Recorded data
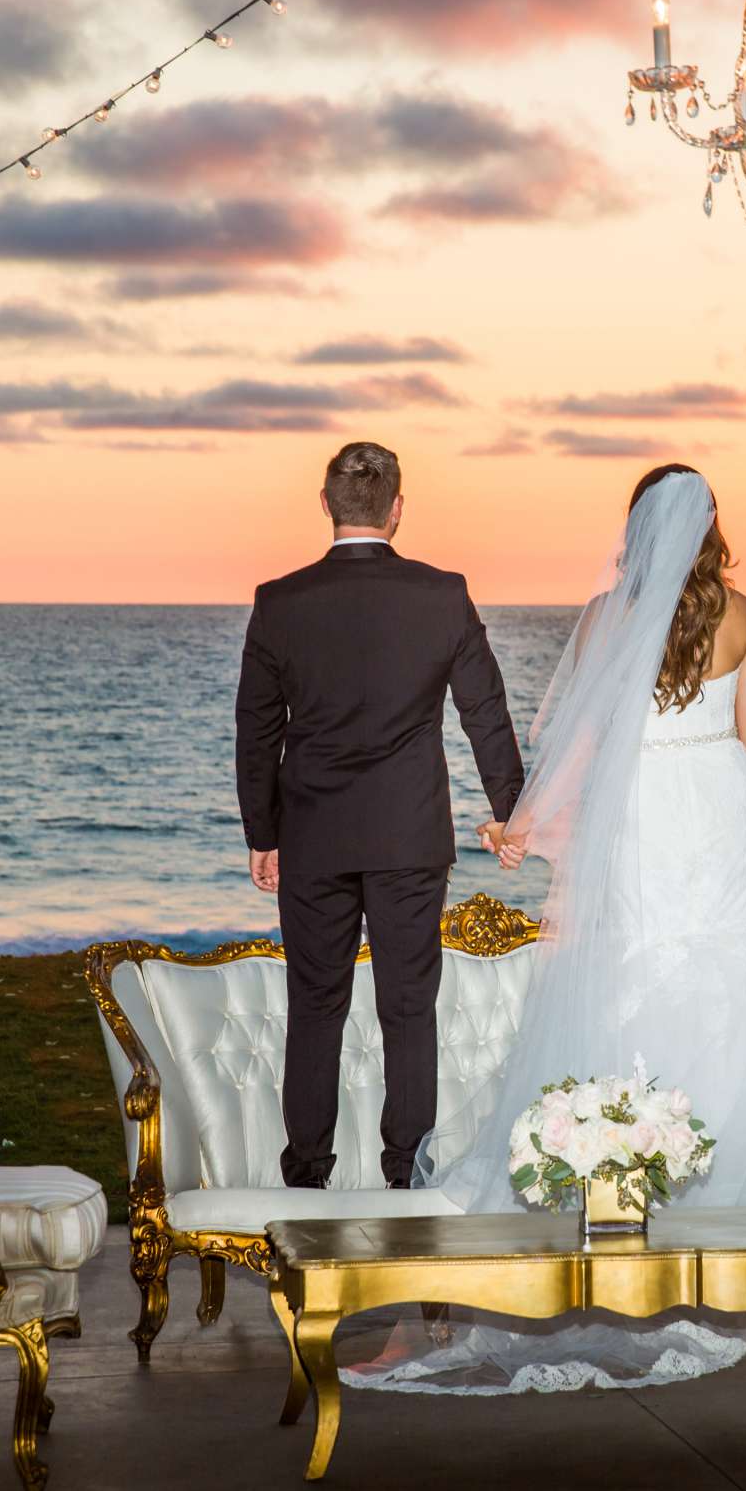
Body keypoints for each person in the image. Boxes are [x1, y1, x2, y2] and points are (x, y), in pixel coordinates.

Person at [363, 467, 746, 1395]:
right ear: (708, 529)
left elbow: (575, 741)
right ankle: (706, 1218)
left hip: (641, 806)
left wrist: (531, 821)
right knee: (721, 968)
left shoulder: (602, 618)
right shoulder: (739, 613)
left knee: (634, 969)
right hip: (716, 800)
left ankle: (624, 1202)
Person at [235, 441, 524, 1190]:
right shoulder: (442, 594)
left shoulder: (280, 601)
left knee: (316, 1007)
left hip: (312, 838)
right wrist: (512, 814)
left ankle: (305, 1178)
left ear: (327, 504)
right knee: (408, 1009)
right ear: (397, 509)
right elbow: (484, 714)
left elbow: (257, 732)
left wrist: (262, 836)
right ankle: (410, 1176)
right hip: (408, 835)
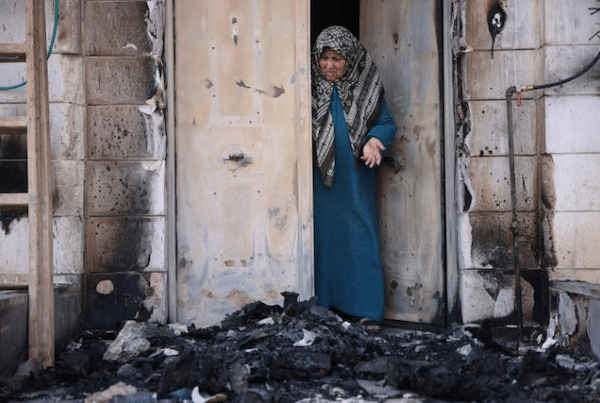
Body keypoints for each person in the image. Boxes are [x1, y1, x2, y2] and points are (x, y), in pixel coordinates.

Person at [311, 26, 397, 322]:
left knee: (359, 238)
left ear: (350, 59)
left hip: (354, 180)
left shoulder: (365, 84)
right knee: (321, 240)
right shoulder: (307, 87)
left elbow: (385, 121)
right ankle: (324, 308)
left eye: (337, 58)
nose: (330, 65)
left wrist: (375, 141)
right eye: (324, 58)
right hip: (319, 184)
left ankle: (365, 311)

---

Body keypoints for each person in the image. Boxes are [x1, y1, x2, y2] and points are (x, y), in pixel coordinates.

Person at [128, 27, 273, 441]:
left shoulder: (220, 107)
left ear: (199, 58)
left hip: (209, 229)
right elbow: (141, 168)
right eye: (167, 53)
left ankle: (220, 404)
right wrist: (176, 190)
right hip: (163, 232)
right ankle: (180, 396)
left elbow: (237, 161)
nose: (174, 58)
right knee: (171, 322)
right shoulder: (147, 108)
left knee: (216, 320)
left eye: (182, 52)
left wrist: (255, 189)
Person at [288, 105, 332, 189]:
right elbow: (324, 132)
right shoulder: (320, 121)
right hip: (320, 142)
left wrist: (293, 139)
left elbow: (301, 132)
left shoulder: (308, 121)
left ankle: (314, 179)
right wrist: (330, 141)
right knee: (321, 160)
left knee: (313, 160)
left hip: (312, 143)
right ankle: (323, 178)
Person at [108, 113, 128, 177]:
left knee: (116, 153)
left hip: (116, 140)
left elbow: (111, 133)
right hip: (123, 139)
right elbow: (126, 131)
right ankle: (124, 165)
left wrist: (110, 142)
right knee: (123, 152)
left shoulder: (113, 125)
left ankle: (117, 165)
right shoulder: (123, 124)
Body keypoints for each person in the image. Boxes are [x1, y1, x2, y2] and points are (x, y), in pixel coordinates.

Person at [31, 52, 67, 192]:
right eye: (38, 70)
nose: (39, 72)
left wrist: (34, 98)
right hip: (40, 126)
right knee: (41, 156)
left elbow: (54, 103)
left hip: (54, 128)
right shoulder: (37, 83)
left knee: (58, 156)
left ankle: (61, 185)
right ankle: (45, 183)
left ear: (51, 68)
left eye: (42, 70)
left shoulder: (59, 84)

WORK TO COMPLETE:
Exactly the lines above from the one with "left eye: (182, 52)" to the one with "nose: (39, 72)", both included, are to be quoted; leave the rest out.

SOLUTION TO THIS EXERCISE:
left eye: (182, 52)
left wrist: (255, 189)
Person at [288, 105, 332, 189]:
right elbow: (324, 132)
right shoulder: (320, 121)
right hip: (320, 142)
left wrist: (293, 139)
left elbow: (301, 132)
left shoulder: (308, 121)
left ankle: (314, 179)
right wrist: (330, 141)
right knee: (321, 160)
left knee: (313, 160)
left hip: (312, 143)
right ankle: (323, 178)
Person at [108, 113, 128, 177]:
left knee: (116, 153)
left hip: (116, 140)
left elbow: (111, 133)
right hip: (123, 139)
right elbow: (126, 131)
right ankle: (124, 165)
left wrist: (110, 142)
right knee: (123, 152)
left shoulder: (113, 125)
left ankle: (117, 165)
right shoulder: (123, 124)
Body keypoints for each person in the image. Boxes are [x1, y1, x2, y2] and points are (x, y), in pixel coordinates.

Person at [31, 52, 67, 192]:
right eye: (38, 70)
nose: (39, 72)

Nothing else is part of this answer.